L’impasse afghane (5/6) : Une guerre pour la démocratie ?




L’invasion par l’Otan en 2001 prétendait établir « la démocratie ». Mais l’occupation a surtout conduit à mettre en place un gouvernement subordonné aux intérêts économiques occidentaux.

En octobre 2001, les États-Unis envahissent l’Afghanistan et décident d’appuyer militairement l’une des forces d’opposition au régime taliban, le Front uni islamique et national pour le salut de l’Afghanistan, couramment appelé « Alliance du Nord », dont le chef, le fameux commandant Massoud, encensé par la presse occidentale, a été abattu à la veille des attentats par les talibans.

Début décembre, l’Alliance du Nord prend Kaboul, Kandahar et une bonne partie du pays. Les talibans en déroute fuient pour la plupart vers le Pakistan, le temps d’organiser une guérilla en vue de reprendre les hostilités en 2002. La presse occidentale jubile : les tyrans moyen-âgeux sont en fuite, « la démocratie » a de beaux jours devant elle et il ne reste qu’à capturer Ben Laden. En grande majorité, les Afghans sont soulagés d’être libérés du joug des talibans. Le sentiment qui domine est que, « au moins, maintenant, nous allons avoir la paix et la sécurité, et peut-être un peu de nourriture. » [1]

Cependant, le retour des seigneurs de guerre de l’Alliance du Nord, qui avaient mis à feu et à sang le pays entre 1992 à 1996, met fin aux illusions du peuple afghan qui voulait croire à la fin de la terreur religieuse. En effet, après le retrait des troupes soviétiques en 1989, les massacres, la torture, les pillages, les viols et les extorsions constituaient le lot quotidien de la population soumise aux exactions des différents chefs de guerre. Durant le règne de l’Alliance du Nord, le pays avait été soumis à un lot d’atrocités sans précédent dans l’histoire afghane. Après leur retour au pouvoir en 2002, une militante de l’Organisation révolutionnaire des femmes afghanes (RAWA) déclara à ce propos : « Je vois le sang de mes fils sur les costumes et les cravates immaculés des leaders de l’Alliance du Nord. » [2]

hamid Karzaï : homme de main de Washington

Les États-Unis parviennent à la fin 2001, par le biais des Nations unies, à établir un accord entre les différentes factions afghanes, afin de mettre en place une administration intérimaire. Hamid Karzaï, le leader royaliste pashtoun devient alors leader intérimaire jusqu’à la convocation en 2002 de la Loya Jirga, une assemblée traditionnelle de notables afghans. Puis il devient le président du gouvernement intermédiaire jusqu’à son élection officielle en 2004. Soutenu par les États-Unis, Karzaï est élu à la tête d’un gouvernement fantoche à la solde de l’Otan.

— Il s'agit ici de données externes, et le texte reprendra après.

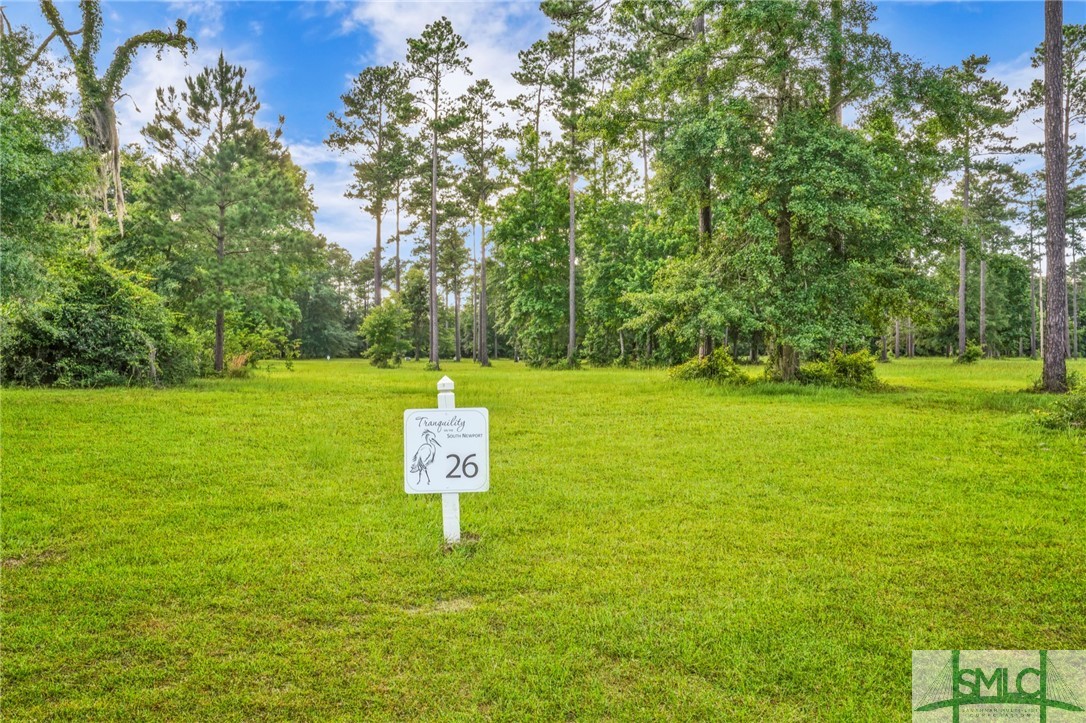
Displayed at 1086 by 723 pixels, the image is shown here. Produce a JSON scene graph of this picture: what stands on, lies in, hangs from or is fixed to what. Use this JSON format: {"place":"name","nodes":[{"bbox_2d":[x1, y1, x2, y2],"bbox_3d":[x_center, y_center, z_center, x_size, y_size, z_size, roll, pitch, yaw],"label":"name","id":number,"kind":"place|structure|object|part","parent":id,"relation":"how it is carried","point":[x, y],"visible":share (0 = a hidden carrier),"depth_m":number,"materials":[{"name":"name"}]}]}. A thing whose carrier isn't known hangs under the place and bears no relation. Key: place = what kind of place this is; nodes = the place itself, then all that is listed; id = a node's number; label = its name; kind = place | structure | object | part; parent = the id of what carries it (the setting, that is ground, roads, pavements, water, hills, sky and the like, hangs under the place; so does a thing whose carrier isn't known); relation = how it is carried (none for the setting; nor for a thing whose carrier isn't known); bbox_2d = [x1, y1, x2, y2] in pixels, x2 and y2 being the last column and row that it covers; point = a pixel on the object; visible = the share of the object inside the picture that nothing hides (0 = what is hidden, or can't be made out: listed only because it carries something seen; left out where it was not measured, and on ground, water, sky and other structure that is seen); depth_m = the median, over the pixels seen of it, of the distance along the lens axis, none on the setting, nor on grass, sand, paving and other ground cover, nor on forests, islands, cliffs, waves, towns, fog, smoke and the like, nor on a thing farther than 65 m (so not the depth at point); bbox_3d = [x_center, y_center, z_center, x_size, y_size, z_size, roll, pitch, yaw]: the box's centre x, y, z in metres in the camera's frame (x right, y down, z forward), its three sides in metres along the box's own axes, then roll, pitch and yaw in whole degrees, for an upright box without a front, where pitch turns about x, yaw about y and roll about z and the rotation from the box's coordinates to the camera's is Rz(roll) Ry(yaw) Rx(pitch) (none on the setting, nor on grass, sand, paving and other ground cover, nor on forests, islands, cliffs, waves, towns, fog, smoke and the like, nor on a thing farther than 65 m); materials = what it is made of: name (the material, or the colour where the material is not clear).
{"place":"outdoors","nodes":[
{"label":"outdoors","id":0,"kind":"place"},
{"bbox_2d":[22,1,195,245],"bbox_3d":[-14.469,-6.172,27.620,5.551,13.834,5.187,0,0,21],"label":"tree","id":1,"kind":"object","parent":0,"point":[86,32],"visible":0.69,"depth_m":27.09,"materials":[{"name":"plant"}]},
{"bbox_2d":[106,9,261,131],"label":"cloud","id":2,"kind":"structure","parent":0,"point":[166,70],"materials":[{"name":"white"}]},
{"bbox_2d":[286,138,389,254],"label":"cloud","id":3,"kind":"structure","parent":0,"point":[315,190],"materials":[{"name":"white"}]},
{"bbox_2d":[343,0,539,108],"label":"cloud","id":4,"kind":"structure","parent":0,"point":[421,22],"materials":[{"name":"white"}]},
{"bbox_2d":[0,0,1082,268],"label":"sky","id":5,"kind":"structure","parent":0,"point":[959,28],"materials":[{"name":"blue"}]},
{"bbox_2d":[0,353,1085,722],"label":"lawn","id":6,"kind":"structure","parent":0,"point":[158,401],"materials":[{"name":"green plant"}]},
{"bbox_2d":[0,14,95,317],"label":"tree","id":7,"kind":"object","parent":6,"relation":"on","point":[32,188],"visible":0.94,"depth_m":19.70,"materials":[{"name":"green plant"}]},
{"bbox_2d":[0,252,197,386],"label":"shrub","id":8,"kind":"object","parent":6,"relation":"on","point":[86,321],"visible":0.93,"depth_m":22.34,"materials":[{"name":"green plant"}]},
{"bbox_2d":[140,55,310,374],"bbox_3d":[-11.462,-5.106,30.185,6.022,11.337,5.976,0,1,42],"label":"pine tree","id":9,"kind":"object","parent":6,"relation":"on","point":[222,207],"visible":0.99,"depth_m":29.23,"materials":[{"name":"plant"}]},
{"bbox_2d":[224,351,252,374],"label":"shrub","id":10,"kind":"object","parent":6,"relation":"on","point":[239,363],"visible":0.58,"depth_m":28.92,"materials":[{"name":"plant"}]},
{"bbox_2d":[221,322,296,373],"bbox_3d":[-11.458,-0.508,33.448,3.255,2.230,3.246,0,0,-2],"label":"shrub","id":11,"kind":"object","parent":6,"relation":"on","point":[236,359],"visible":0.78,"depth_m":33.05,"materials":[{"name":"green plant"}]},
{"bbox_2d":[294,239,360,357],"label":"tree","id":12,"kind":"object","parent":6,"relation":"on","point":[321,302],"visible":0.69,"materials":[{"name":"green plant"}]},
{"bbox_2d":[325,60,416,313],"bbox_3d":[-10.415,-9.764,53.260,6.262,18.434,6.109,0,1,44],"label":"pine tree","id":13,"kind":"object","parent":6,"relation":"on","point":[379,222],"visible":0.97,"depth_m":52.34,"materials":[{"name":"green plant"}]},
{"bbox_2d":[359,297,410,366],"bbox_3d":[-8.942,-1.667,48.360,3.287,4.094,3.261,0,1,41],"label":"shrub","id":14,"kind":"object","parent":6,"relation":"on","point":[370,321],"visible":0.99,"depth_m":47.70,"materials":[{"name":"green plant"}]},
{"bbox_2d":[402,263,429,359],"label":"tree","id":15,"kind":"object","parent":6,"relation":"on","point":[419,289],"visible":0.78,"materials":[{"name":"green plant"}]},
{"bbox_2d":[404,15,470,369],"bbox_3d":[-5.833,-8.864,44.436,4.438,18.590,4.280,0,1,42],"label":"pine tree","id":16,"kind":"object","parent":6,"relation":"on","point":[432,243],"visible":0.99,"depth_m":44.05,"materials":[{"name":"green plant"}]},
{"bbox_2d":[436,373,461,545],"bbox_3d":[-0.628,0.753,5.702,0.123,1.320,0.116,0,0,-2],"label":"sign post","id":17,"kind":"object","parent":6,"relation":"on","point":[445,517],"visible":0.58,"depth_m":5.70,"materials":[{"name":"white wood"}]},
{"bbox_2d":[403,407,490,494],"bbox_3d":[-0.622,0.588,5.490,0.663,0.595,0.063,0,0,-2],"label":"sign","id":18,"kind":"object","parent":17,"relation":"attached to","point":[472,416],"visible":0.96,"depth_m":5.47,"materials":[{"name":"white"}]},
{"bbox_2d":[435,211,468,364],"label":"pine tree","id":19,"kind":"object","parent":6,"relation":"on","point":[453,272],"visible":0.85,"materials":[{"name":"brown plant"}]},
{"bbox_2d":[450,80,504,365],"bbox_3d":[-4.274,-9.098,55.468,4.545,19.017,4.666,0,0,-2],"label":"pine tree","id":20,"kind":"object","parent":6,"relation":"on","point":[483,251],"visible":0.99,"depth_m":55.04,"materials":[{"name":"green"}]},
{"bbox_2d":[490,163,568,365],"bbox_3d":[-0.258,-5.116,45.512,5.562,11.277,5.441,0,1,44],"label":"tree","id":21,"kind":"object","parent":6,"relation":"on","point":[523,306],"visible":0.94,"depth_m":44.29,"materials":[{"name":"green plant"}]},
{"bbox_2d":[532,0,610,367],"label":"pine tree","id":22,"kind":"object","parent":6,"relation":"on","point":[572,220],"visible":0.99,"depth_m":41.70,"materials":[{"name":"plant"}]},
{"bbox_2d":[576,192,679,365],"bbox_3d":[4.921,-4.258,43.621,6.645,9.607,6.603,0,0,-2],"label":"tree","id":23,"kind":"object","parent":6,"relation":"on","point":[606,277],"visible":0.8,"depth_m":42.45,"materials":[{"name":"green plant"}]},
{"bbox_2d":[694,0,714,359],"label":"pine tree","id":24,"kind":"object","parent":6,"relation":"on","point":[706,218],"visible":0.43,"depth_m":25.99,"materials":[{"name":"brown plant"}]},
{"bbox_2d":[670,346,747,384],"bbox_3d":[4.961,0.172,24.967,2.451,1.227,2.405,0,0,-2],"label":"shrub","id":25,"kind":"object","parent":6,"relation":"on","point":[698,367],"visible":0.86,"depth_m":24.60,"materials":[{"name":"green plant"}]},
{"bbox_2d":[628,0,942,383],"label":"tree","id":26,"kind":"object","parent":6,"relation":"on","point":[755,247],"visible":0.98,"depth_m":22.12,"materials":[{"name":"green plant"}]},
{"label":"trunk","id":27,"kind":"part","parent":26,"relation":"part of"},
{"bbox_2d":[793,349,882,389],"bbox_3d":[7.959,0.262,22.737,2.440,1.162,2.197,0,0,-2],"label":"shrub","id":28,"kind":"object","parent":6,"relation":"on","point":[849,365],"visible":0.84,"depth_m":22.33,"materials":[{"name":"green plant"}]},
{"bbox_2d":[956,342,984,363],"bbox_3d":[23.032,-0.424,45.444,1.379,1.184,1.412,0,0,-2],"label":"shrub","id":29,"kind":"object","parent":6,"relation":"on","point":[968,357],"visible":0.97,"depth_m":45.20,"materials":[{"name":"green plant"}]},
{"bbox_2d":[927,53,1015,360],"bbox_3d":[26.131,-9.458,52.149,5.852,18.854,5.790,0,1,-40],"label":"pine tree","id":30,"kind":"object","parent":6,"relation":"on","point":[965,180],"visible":0.98,"depth_m":51.37,"materials":[{"name":"plant"}]},
{"bbox_2d":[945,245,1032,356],"label":"tree","id":31,"kind":"object","parent":6,"relation":"on","point":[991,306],"visible":0.75,"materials":[{"name":"green plant"}]},
{"bbox_2d":[1027,190,1042,360],"label":"pine tree","id":32,"kind":"object","parent":6,"relation":"on","point":[1031,344],"visible":0.78,"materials":[{"name":"brown"}]},
{"bbox_2d":[1039,0,1069,393],"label":"pine tree","id":33,"kind":"object","parent":6,"relation":"on","point":[1059,47],"visible":0.99,"depth_m":18.99,"materials":[{"name":"brown wood"}]},
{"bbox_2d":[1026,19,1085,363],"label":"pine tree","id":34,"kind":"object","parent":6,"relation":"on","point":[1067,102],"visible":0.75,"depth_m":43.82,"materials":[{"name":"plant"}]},
{"bbox_2d":[1030,383,1085,431],"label":"shrub","id":35,"kind":"object","parent":6,"relation":"on","point":[1084,416],"visible":0.94,"depth_m":12.48,"materials":[{"name":"green plant"}]},
{"bbox_2d":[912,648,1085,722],"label":"watermark logo","id":36,"kind":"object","parent":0,"point":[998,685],"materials":[{"name":"green"}]},
{"bbox_2d":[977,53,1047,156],"label":"cloud","id":37,"kind":"structure","parent":0,"point":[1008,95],"materials":[{"name":"white"}]}
]}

L’homme de main des États-Unis avait été vice-ministre des Affaires étrangères de 1992 à 1994, après que les moudjahidins de l’Alliance du Nord eurent chassés les soviétiques. De 1995 à 1998, après la prise de pouvoir des talibans, il était devenu consultant pour Unocal, un géant pétrolier californien, qui étudiait la construction d’un pipeline pour relier le Turkménistan et le Pakistan en traversant l’Afghanistan [3]. Après la déroute des talibans en 2001, l’administration Bush a propulsé Karzaï comme futur président de la « nouvelle démocratie » afghane.

De Washington à Kaboul, les compagnies pétrolières pouvaient dorénavant compter sur deux présidents soucieux de leurs intérêts financiers.

Du régime soviétique inféodé à Moscou à l’Alliance du Nord inféodée à Washington, le peuple Afghan s’est vu imposer des gouvernements fantoches par les puissances impérialistes désireuses de contrôler les ressources naturelles et les réserves énergétiques de la région. Malgré tout, nos gouvernements tentent encore de nous faire croire que tout le sang versé aurait permis d’établir la paix, la sécurité et la démocratie en Afghanistan.

Stéphane Boudreau (Union communiste libertaire, Montréal)

[1« Tariq Ali on Afghanistan today : Six years of a war of terror », Socialist Worker, 26/10/07.

[2Déclaration de RAWA à l’occasion de la Journée internationale des droits
de l’homme, 10/12/01.

[3« Le nouveau président est un proche des Américains », Le Monde, 5/12/01.